Available data:
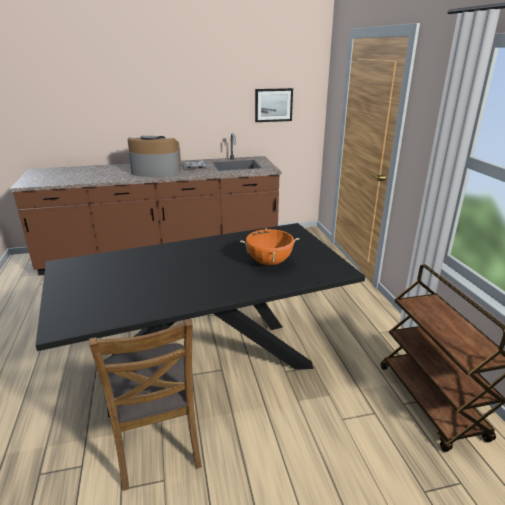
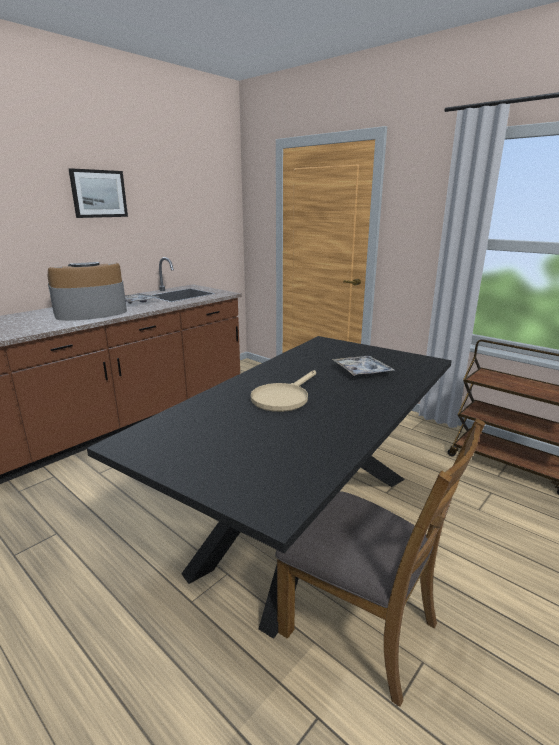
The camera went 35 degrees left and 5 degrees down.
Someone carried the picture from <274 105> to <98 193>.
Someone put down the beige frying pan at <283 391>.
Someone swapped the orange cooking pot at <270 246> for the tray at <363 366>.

What this task involves: Make an exact copy of the listing above. Do not include the pictures.

Task response:
The camera went 35 degrees left and 5 degrees down.
Someone carried the picture from <274 105> to <98 193>.
Someone put down the beige frying pan at <283 391>.
Someone swapped the orange cooking pot at <270 246> for the tray at <363 366>.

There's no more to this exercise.